## Record list
____
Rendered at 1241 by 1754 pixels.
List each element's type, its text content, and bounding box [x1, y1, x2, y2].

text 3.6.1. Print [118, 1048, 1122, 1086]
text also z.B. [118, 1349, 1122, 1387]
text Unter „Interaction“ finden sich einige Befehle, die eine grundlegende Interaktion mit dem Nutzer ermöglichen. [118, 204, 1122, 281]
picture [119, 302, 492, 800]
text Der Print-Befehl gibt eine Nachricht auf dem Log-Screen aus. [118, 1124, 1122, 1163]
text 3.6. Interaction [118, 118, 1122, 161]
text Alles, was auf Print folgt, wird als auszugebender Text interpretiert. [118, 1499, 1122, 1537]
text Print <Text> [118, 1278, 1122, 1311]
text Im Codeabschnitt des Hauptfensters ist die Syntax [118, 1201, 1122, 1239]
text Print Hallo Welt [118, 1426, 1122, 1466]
____
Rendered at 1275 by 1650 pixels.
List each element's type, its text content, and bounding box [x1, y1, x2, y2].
____
## Do this
Convert the part of the rows that opens with the line containing "Rendered at 1241 by 1754 pixels." and closes with the line containing "text Print Hallo Welt [118, 1426, 1122, 1466]", both included, into a numbered list, leaving out blank lines.

## The completed task
1. Rendered at 1241 by 1754 pixels.
2. List each element's type, its text content, and bounding box [x1, y1, x2, y2].
3. text 3.6.1. Print [118, 1048, 1122, 1086]
4. text also z.B. [118, 1349, 1122, 1387]
5. text Unter „Interaction“ finden sich einige Befehle, die eine grundlegende Interaktion mit dem Nutzer ermöglichen. [118, 204, 1122, 281]
6. picture [119, 302, 492, 800]
7. text Der Print-Befehl gibt eine Nachricht auf dem Log-Screen aus. [118, 1124, 1122, 1163]
8. text 3.6. Interaction [118, 118, 1122, 161]
9. text Alles, was auf Print folgt, wird als auszugebender Text interpretiert. [118, 1499, 1122, 1537]
10. text Print <Text> [118, 1278, 1122, 1311]
11. text Im Codeabschnitt des Hauptfensters ist die Syntax [118, 1201, 1122, 1239]
12. text Print Hallo Welt [118, 1426, 1122, 1466]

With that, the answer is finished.